AswajaNews – Ketika membaca atau menyelami tentang mitos, bagi sebagian yang pernah membaca semiotika, tentu ingatan mereka akan ‘menyeruak’ pada orang bernama Roland Barthes, tokoh semiotika dari Prancis. Selain (dan sebelum bicara) mitos, dia juga dikenal dengan ungkapan lain, misalnya mengenai the dead of author. Kata-kata yang terakhir ini seolah-olah menjadi penegas tentang teks yang berdiri sendiri, bahwa ketika teks lahir, pada saat yang bersamaan penulis akan “mati”.
Mengapa demikian? Pembaca teks adalah manusia yang independent, penulis ibarat orang tua yang melahirkan anak, ketika anaknya sudah lahir, anak tersebut sudah mempunyai dunianya sendiri. Lantas apa yang akan menjadi konsekuensi jika berlangsung demikian? Sesuatu teks bisa memiliki banyak makna dan bahkan seribu kemungkinan. Akhirnya, segala sesuatu yang berhubungan dengan teks tidak lagi diartikan, melainkan “hanya” diuraikan atau ditafsirkan.
Pada kesempatan yang lain, Barthes juga mengatakan, “Kita selalu bertemu dengan hal-hal baru, tetapi tidak dengan makna yang baru. Kita lebih menginginkan citra bahwa kita menyayangi dari pada kasih sayang itu sendiri”.
Apa yang kita lihat dan apa yang kita gunakan “mau tidak mau” akan memunculkan interpretasi tentang status sosial di masyarakat. Kendaraan, minuman, pakaian, hingga makanan yang kita nikmati akan mengarah pada status sosial tersebut.
Baik diakui atau tidak, hari ini memang “hampir tidak ada” yang berbicara tentang dirinya sendiri, manusia selalu ada pada sebuah tanda dari apa yang sedang digunakan. Artinya, dunia manusia memang tidak bisa dibaca apa adanya, di sana selalu menimbulkan sesuatu_ homo simbolikum, dan simbol tidak selalu merepresentasikan sesuatu yang sama.
Manusia yang tidak bisa melepaskan dirinya dari budaya, maka menjadi lumrah jika Barthes akhirnya mengatakan bahwa kebudayaan itu sama halnya dengan bahasa. Ketika kita membacanya, maka akan sama ketika sedang membaca sebuah teks: siapa pengarang, seperti apa lingkungan yang membentuk, dan siapa pembacanya. Kebudayaan di sini dipahami sebagai sesuatu yang membedakan manusia dengan binatang. Isi di dalamnya tidak lain adalah simbol-simbol atau tanda-tanda. Atau dapat diartikan bahwa sesuatu yang hadir mewakili apa yang tidak hadir.

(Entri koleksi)
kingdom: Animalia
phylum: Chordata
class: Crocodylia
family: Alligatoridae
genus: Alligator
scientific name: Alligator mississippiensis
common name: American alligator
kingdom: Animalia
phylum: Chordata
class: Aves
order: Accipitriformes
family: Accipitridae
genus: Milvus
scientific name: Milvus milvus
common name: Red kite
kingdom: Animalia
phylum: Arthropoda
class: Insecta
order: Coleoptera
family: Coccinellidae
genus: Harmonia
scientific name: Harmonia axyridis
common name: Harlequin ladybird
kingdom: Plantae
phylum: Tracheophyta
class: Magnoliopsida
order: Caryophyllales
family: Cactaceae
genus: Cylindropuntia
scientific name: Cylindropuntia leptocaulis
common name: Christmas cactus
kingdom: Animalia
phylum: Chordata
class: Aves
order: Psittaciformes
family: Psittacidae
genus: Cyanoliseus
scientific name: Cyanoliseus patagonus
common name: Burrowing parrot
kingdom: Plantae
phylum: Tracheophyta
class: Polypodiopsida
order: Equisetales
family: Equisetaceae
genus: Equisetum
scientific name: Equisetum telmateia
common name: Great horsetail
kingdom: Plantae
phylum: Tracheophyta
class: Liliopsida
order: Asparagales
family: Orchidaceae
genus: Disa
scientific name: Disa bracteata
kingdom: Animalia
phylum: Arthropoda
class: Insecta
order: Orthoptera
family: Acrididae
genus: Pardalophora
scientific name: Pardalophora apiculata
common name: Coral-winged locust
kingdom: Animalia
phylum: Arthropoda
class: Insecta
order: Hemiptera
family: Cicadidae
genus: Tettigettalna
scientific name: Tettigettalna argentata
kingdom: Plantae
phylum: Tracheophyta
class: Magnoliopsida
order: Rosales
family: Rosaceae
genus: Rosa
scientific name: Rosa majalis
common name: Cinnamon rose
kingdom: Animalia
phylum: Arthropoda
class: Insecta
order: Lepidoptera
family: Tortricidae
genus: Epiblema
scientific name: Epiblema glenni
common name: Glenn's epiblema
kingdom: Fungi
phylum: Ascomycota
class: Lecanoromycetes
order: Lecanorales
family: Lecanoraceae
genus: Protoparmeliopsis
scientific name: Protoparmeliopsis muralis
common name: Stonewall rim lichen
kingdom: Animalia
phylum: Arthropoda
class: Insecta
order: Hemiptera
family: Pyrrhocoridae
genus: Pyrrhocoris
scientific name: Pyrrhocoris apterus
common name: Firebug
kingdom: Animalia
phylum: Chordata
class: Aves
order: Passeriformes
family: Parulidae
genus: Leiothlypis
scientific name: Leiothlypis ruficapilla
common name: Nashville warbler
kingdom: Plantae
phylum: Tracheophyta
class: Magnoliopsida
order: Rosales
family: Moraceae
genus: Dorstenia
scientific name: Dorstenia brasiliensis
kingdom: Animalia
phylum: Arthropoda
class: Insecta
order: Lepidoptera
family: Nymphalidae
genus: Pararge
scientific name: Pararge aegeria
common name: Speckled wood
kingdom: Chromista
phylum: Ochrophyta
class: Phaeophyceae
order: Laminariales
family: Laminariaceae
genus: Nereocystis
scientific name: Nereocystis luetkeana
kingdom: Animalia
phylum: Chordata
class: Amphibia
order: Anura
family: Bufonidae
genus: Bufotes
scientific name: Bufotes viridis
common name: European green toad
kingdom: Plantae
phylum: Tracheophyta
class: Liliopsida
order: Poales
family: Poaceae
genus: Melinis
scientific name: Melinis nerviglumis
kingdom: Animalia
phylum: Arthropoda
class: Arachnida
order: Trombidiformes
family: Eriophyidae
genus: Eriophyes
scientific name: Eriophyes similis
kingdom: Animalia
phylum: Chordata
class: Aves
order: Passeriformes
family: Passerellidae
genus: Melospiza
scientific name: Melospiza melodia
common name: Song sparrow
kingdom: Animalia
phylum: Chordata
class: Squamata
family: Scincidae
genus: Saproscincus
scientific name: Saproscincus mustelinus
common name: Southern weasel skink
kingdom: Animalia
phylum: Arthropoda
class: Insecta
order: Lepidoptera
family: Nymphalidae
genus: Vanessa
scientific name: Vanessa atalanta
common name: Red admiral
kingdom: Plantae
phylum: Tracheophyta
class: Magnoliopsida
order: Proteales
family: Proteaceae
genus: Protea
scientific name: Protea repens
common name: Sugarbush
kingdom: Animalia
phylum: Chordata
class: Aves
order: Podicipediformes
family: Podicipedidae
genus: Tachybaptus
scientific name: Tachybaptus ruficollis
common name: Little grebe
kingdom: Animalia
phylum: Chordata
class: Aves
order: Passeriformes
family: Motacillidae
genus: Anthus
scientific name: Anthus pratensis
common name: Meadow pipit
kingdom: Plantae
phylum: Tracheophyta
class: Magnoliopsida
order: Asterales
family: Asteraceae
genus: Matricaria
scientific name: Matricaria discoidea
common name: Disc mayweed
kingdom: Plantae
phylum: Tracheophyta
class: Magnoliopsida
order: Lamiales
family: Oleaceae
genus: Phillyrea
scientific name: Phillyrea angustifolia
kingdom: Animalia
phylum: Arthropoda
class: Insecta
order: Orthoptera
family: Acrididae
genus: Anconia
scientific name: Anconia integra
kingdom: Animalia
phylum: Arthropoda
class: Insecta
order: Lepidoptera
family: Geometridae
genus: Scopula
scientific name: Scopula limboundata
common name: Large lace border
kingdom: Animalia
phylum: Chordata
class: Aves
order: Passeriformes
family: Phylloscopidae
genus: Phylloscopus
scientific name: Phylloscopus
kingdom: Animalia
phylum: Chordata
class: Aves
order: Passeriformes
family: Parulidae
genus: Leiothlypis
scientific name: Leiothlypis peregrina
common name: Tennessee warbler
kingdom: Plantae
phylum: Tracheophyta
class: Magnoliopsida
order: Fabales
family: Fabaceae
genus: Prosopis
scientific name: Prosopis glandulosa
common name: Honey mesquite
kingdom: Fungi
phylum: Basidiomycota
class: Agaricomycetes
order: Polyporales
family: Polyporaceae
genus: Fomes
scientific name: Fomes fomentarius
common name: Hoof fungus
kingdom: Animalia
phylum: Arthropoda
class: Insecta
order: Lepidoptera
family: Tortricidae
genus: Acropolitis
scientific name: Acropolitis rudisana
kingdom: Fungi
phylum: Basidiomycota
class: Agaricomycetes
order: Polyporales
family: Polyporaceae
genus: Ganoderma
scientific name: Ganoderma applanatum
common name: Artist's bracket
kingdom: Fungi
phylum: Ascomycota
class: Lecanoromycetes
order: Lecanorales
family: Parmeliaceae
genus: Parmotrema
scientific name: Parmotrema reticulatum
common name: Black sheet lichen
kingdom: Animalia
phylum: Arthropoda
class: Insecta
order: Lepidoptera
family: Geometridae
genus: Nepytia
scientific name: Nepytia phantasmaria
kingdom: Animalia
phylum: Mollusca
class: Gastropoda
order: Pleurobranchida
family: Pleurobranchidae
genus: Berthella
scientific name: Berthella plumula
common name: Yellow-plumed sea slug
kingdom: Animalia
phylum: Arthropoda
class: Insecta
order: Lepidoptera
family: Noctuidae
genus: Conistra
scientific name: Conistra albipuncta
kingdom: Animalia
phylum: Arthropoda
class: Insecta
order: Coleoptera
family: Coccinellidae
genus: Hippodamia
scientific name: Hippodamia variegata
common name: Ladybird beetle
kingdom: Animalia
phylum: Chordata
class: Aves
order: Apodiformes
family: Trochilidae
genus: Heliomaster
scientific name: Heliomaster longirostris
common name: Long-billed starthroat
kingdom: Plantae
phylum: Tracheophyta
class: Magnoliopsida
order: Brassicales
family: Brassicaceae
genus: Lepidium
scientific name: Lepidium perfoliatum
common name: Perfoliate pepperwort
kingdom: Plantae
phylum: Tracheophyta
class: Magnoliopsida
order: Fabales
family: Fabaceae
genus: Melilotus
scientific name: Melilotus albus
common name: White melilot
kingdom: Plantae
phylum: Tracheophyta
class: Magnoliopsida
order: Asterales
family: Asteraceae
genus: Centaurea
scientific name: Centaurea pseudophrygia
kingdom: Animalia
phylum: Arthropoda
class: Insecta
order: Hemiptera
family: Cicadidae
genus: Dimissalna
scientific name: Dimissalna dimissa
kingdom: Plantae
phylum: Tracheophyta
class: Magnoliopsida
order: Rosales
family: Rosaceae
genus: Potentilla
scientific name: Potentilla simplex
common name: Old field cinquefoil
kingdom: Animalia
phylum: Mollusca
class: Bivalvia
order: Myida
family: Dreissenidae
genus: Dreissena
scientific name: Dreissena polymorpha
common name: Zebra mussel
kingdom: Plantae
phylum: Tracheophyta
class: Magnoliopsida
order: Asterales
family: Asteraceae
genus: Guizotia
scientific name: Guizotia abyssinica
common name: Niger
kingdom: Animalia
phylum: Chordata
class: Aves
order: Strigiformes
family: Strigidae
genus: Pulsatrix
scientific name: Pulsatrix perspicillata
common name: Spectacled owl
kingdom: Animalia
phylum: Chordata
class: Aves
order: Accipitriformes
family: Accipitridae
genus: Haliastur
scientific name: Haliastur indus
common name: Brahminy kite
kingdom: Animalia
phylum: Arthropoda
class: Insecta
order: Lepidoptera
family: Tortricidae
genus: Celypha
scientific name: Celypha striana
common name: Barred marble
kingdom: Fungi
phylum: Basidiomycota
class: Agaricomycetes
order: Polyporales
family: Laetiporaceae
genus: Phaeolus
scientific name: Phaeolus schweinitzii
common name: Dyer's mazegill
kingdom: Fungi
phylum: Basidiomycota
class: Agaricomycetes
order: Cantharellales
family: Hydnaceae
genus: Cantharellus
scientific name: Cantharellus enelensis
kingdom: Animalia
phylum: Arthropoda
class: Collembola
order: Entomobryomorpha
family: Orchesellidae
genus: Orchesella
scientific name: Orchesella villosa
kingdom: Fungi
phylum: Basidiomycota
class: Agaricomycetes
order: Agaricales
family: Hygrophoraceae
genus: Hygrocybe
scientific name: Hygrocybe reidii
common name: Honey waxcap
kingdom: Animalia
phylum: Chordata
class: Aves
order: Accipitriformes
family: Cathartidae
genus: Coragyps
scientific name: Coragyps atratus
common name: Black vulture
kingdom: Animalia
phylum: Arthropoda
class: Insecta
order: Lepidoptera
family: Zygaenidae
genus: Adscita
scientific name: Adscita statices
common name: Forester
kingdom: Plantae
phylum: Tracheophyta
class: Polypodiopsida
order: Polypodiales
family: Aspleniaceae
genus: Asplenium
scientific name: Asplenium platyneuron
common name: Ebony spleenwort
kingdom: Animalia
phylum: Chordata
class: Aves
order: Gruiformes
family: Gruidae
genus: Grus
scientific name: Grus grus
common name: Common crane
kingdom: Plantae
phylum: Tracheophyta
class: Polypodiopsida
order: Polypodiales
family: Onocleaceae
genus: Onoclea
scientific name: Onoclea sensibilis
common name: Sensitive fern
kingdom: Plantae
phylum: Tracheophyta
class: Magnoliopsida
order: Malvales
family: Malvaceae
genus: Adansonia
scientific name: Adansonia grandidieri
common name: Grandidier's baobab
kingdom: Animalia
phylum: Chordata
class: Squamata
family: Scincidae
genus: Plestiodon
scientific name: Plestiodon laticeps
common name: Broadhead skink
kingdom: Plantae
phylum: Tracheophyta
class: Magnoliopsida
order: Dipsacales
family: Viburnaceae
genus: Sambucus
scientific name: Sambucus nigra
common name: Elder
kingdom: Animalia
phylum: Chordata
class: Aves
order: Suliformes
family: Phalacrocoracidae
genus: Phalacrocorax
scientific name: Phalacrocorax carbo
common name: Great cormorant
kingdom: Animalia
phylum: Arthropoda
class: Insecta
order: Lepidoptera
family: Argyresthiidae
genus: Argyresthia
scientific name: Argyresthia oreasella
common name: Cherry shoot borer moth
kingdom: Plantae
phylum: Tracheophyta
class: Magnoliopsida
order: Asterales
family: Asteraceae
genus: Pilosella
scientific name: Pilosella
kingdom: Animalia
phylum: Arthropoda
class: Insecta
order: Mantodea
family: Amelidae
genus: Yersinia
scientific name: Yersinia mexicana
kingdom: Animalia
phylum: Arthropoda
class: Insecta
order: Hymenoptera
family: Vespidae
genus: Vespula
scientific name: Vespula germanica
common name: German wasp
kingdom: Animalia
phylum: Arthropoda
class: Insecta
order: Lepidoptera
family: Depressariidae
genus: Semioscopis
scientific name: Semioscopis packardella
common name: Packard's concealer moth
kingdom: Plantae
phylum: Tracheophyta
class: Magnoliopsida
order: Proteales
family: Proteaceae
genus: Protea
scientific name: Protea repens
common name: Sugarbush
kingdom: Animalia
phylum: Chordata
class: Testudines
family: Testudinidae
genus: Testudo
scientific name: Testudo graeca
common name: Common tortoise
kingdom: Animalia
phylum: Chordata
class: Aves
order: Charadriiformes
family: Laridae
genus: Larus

> _YANG DIHARAPKAN_: Tuliskan ulang tanpa perubahan bagian teks tentang semiotika Roland Barthes di atas, mulai dari "Pada kesempatan yang" sampai dengan "sesuatu yang sama.", termasuk kata-kata terakhir itu.

> _JAWABAN LENGKAP_:
Pada kesempatan yang lain, Barthes juga mengatakan, “Kita selalu bertemu dengan hal-hal baru, tetapi tidak dengan makna yang baru. Kita lebih menginginkan citra bahwa kita menyayangi dari pada kasih sayang itu sendiri”.
Apa yang kita lihat dan apa yang kita gunakan “mau tidak mau” akan memunculkan interpretasi tentang status sosial di masyarakat. Kendaraan, minuman, pakaian, hingga makanan yang kita nikmati akan mengarah pada status sosial tersebut.
Baik diakui atau tidak, hari ini memang “hampir tidak ada” yang berbicara tentang dirinya sendiri, manusia selalu ada pada sebuah tanda dari apa yang sedang digunakan. Artinya, dunia manusia memang tidak bisa dibaca apa adanya, di sana selalu menimbulkan sesuatu_ homo simbolikum, dan simbol tidak selalu merepresentasikan sesuatu yang sama.